▶ _読解文_
************

これら2つの利用条件を満たせば、誰でもBingAIを利用できます。スマホアプリやMac版のアプリもあるため、Macのパソコンでもスマホでも利用が可能です。

BingAIの特徴

BingAIの大きな特徴は、記述コンテンツだけでなく、視覚コンテンツも生成できることです。「Bing Image Creator」と呼ばれる画像生成機能が搭載されており、チャット上で画像の生成や、既存の画像の加工が可能になります。画像の生成だけでなく、生成した画像をダウンロードすることもできます。

BingAIの注意点

BingAIに限らず、生成AIの利用全般に言えることですが、AIの回答には、間違った回答が含まれていることもあります。時には事実とは異なった回答をすることがあるため、情報の正確性に欠ける場合もあると、あらかじめ念頭に置く必要があるでしょう。BingAIで得た回答を鵜呑みにせず、ファクトチェックすることが重要です。
 
また、回答までに時間がかかる場合があるのも、BingAIを利用する上での注意点として挙げられるでしょう。BingAIのChat機能は、Bing検索を経由して質問への回答を行っています。そのため、回答までに数十秒かかるケースも少なくありません。最新情報にアクセスできる上、自分で情報を集めるよりも遙かに時間短縮になるとはいえ、迅速に回答が欲しい場合は待っている時間がストレスに感じられることもあるでしょう。
 
BingAIを利用する上で、質問できる回数に限りがある点にも、注意が必要です。BingAIに質問を行うと、回答が表示されている右下に現在の回答回数が表示されます。1つの質問に対し、連続で回答できる回数は最大30回のため、回答回数を超えるとリセットされてしまいます。同じ質問に対し角度を変えて質問を重ねることで回答の精度が上がっていくため、制限数内で満足のいく回答を得られるよう、質問の仕方を変えるなど、工夫が必要となるでしょう。

BingAIとChatGPT(チャットGPT)の違いは?

BingAIとChatGPT(チャットGPT)の違いは?

************

データセットの項目:
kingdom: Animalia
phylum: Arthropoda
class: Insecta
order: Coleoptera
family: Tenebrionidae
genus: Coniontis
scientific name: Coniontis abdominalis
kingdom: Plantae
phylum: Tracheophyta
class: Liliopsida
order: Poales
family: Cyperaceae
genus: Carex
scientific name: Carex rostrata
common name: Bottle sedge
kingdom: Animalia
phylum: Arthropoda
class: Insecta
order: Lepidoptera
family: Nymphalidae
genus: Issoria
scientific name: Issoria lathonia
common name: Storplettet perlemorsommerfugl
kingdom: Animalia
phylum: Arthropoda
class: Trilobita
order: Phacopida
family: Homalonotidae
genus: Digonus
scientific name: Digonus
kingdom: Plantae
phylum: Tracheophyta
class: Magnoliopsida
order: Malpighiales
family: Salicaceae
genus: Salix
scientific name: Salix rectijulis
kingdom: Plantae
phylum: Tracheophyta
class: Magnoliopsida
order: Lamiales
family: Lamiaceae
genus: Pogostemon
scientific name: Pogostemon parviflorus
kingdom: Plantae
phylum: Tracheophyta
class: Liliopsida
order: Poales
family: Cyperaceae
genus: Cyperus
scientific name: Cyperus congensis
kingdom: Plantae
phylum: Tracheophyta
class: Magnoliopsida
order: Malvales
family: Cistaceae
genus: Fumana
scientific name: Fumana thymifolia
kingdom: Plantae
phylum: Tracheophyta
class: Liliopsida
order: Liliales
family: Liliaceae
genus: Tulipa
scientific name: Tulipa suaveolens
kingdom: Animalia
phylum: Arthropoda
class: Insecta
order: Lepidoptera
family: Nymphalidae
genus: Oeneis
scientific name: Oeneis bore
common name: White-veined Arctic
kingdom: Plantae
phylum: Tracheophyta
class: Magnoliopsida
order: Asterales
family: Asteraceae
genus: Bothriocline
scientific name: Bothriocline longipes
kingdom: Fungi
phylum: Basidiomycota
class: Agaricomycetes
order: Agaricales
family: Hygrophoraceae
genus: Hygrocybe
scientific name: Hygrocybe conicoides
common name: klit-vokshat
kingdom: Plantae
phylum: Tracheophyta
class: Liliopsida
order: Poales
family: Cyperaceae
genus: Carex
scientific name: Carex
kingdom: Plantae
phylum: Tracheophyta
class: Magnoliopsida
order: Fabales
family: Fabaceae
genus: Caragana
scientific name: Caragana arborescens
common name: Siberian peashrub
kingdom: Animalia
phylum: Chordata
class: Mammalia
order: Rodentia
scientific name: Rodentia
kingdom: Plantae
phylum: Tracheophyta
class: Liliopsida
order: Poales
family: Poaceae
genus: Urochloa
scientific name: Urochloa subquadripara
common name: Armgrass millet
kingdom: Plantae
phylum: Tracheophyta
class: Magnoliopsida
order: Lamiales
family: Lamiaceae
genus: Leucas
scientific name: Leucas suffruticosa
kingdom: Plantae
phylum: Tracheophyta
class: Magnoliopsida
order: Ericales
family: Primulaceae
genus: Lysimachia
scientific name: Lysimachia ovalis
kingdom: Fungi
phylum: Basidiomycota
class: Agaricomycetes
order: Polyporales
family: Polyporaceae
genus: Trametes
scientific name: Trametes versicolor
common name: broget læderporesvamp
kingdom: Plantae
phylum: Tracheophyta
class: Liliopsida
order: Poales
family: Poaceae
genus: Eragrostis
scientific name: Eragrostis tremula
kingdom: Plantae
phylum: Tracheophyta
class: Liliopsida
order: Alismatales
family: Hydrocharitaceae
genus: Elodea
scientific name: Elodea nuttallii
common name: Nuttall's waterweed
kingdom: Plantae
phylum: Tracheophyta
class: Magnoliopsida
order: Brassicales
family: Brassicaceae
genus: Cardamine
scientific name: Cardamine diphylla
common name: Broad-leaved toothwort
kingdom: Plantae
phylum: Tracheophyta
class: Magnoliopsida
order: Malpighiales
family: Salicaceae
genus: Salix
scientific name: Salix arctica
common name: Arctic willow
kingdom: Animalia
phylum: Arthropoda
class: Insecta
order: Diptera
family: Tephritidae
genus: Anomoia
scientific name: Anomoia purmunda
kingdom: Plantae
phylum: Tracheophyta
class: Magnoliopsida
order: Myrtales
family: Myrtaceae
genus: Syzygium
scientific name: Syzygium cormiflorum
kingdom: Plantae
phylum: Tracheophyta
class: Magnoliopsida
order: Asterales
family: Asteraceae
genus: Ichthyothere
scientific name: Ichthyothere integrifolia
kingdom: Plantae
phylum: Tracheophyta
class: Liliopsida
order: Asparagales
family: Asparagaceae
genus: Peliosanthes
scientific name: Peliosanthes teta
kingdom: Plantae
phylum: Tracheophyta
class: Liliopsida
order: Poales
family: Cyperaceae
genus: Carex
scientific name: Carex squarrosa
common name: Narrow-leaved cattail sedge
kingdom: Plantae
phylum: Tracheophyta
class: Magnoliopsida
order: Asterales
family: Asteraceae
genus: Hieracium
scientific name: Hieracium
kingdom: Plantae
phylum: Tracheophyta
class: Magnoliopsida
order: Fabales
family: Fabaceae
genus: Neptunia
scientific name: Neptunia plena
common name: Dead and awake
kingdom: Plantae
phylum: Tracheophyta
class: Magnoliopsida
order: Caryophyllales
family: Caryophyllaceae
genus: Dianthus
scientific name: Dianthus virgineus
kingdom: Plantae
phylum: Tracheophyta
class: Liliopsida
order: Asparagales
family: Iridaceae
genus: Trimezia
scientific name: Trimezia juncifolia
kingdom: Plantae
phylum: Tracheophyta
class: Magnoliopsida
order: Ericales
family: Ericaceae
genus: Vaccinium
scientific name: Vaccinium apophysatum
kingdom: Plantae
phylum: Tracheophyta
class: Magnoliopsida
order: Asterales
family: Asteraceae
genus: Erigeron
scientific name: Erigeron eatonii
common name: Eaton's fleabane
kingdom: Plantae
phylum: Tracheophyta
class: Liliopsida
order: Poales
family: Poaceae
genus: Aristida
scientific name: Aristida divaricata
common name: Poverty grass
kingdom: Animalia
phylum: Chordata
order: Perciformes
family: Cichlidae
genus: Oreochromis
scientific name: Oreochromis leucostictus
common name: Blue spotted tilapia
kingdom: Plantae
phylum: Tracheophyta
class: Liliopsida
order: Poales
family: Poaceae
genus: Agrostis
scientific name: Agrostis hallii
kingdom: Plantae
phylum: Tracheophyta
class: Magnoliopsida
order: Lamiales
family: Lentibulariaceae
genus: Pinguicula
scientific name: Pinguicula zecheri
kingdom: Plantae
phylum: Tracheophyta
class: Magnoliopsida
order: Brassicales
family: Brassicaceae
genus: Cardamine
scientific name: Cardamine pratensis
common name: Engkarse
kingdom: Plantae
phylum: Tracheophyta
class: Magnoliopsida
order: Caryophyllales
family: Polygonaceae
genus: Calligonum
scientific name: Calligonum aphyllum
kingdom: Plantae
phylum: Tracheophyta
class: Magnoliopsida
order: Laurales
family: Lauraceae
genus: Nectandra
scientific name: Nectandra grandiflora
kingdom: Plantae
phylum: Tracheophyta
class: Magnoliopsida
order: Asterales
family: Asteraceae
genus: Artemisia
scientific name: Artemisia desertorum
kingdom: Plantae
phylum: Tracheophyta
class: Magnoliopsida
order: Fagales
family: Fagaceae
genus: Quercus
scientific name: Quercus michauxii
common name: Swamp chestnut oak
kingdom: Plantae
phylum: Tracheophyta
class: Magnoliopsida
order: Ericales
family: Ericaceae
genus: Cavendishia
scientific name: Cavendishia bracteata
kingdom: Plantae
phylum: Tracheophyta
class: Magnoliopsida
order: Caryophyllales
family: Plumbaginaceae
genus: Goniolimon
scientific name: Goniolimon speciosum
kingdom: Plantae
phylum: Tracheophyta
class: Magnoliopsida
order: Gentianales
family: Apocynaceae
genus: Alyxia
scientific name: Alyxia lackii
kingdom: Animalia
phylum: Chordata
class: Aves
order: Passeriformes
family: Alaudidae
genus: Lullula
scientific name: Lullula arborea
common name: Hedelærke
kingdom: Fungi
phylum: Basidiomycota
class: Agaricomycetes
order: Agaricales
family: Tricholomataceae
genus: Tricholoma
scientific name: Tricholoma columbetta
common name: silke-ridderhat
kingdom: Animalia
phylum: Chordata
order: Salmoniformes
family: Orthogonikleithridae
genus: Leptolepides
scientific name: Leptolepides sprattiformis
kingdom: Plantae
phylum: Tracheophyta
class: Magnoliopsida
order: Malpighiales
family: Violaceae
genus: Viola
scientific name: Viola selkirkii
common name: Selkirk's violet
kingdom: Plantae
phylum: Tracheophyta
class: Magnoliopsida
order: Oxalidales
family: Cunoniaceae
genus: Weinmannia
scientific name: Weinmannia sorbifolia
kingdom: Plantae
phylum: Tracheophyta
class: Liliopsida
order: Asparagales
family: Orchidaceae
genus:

************

▶ _課題と演習_
**a)** BingAIについての文章を読んで、次の問いに答えてください。
(i) BingAIに搭載されている画像生成機能は何と呼ばれていますか。
(ii) BingAIのChat機能は、何を経由して質問への回答を行っていますか。
(iii) 1つの質問に対し、連続で回答できる回数は最大何回ですか。
**b)** BingAIについての文章のうち、「また、回答までに時間がかかる」から「じられることもあるでしょう。」までを一字一句違えずに書き写してください。

▶ _解答_
**a)**
(i) 「Bing Image Creator」
(ii) Bing検索
(iii) 最大30回

**b)**
また、回答までに時間がかかる場合があるのも、BingAIを利用する上での注意点として挙げられるでしょう。BingAIのChat機能は、Bing検索を経由して質問への回答を行っています。そのため、回答までに数十秒かかるケースも少なくありません。最新情報にアクセスできる上、自分で情報を集めるよりも遙かに時間短縮になるとはいえ、迅速に回答が欲しい場合は待っている時間がストレスに感じられることもあるでしょう。